Architect and planner Christopher Alexander is an inspired thinker who has greatly influenced the way we think about the world we are building. He and his colleagues have created a compendium of “design principles” which manifest the timeless way of building.

“There is one timeless way of building. It is a thousand years old, and the same today as it has ever been. The great traditional buildings of the past, the villages and tents and temples in which man feels at home, have always been made by people who were very close to the center of this way. It is not possible to make great buildings, or great towns, beautiful places, places where you feel yourself, places where you feel alive, except by following this way. And, as you will see, this way will lead anyone who looks for it to buildings which are themselves as ancient in their form, as the trees and hills, and as our faces are.” (The Timeless Way of Building, 1979)

“Old people everywhere” is a seminal design principle that describes communities that, alas, are often only remembered. Yet, one need only go back to pre-1950 suburban tract communities to find places where people of all ages lived, worked, schooled and played together. Some of these features still describe certain core neighborhoods in Bloomington and, let me tell you, these neighborhoods are treasured by their residents.
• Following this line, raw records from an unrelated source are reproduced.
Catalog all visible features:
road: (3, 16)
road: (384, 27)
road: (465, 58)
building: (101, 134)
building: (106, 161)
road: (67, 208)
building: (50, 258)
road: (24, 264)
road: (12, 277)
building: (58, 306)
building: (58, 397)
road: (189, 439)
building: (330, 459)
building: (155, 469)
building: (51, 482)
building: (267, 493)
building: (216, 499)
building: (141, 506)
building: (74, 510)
Yet, many of the actions which can be taken to create livable neighborhoods for all ages are, to put it bluntly, illegal in many areas of the city. Mixing retail, medical services and housing; mixing house types; accessory dwellings; shared housing; reduced parking requirements — are a few among the many tools that progressive communities can use to promote livable neighborhoods for all ages — neighborhoods that support productivity, walkability, accessibility and sociability across the lifespan. Instead, as has happened throughout the U.S., we have made these actions illegal and, as a consequence, have produced homogeneous “Peter Pan” communities that separate the generations and make it virtually impossible to age in place when one no longer drives.

One current proposal pending before the Bloomington Plan Commission would attempt to reverse the trend of marginalizing elders through a strategy of infill development (Renwick/Cardon) and create a continuum of support in the context of a mixed-use, new urban community. A good thing. On the other hand, I do wish this project had considered this from the beginning and involved all potential residents in developing a vision for such a model, accompanied by public policy incentives that would make such a project feasible for the developer. This project would look much different and better balanced, I suspect. I would like to live in a community where this is not a naive position.

Old people, and I count myself as one who looks forward to old age, offer much to the neighborhoods they inhabit. They increase the security of a neighborhood for they are often around during the day and aware of what’s going on, contribute to the beauty of neighborhoods by keeping things up, want to be around persons of all ages, are more likely to shop locally, and have more loyalty to local restaurants and businesses, bring richness of experience and storied lives to a place.

As the Kung San of the Kalahari desert say “Old people give you life.”

As a 7-year-old who had the privilege of visiting with an ancient Mrs. Culbertson on her porch swing across my street, I have to ask what parent in the world would not want his or her child to have the opportunity to develop a meaningful relationship with an old person. When old people are everywhere, we all benefit.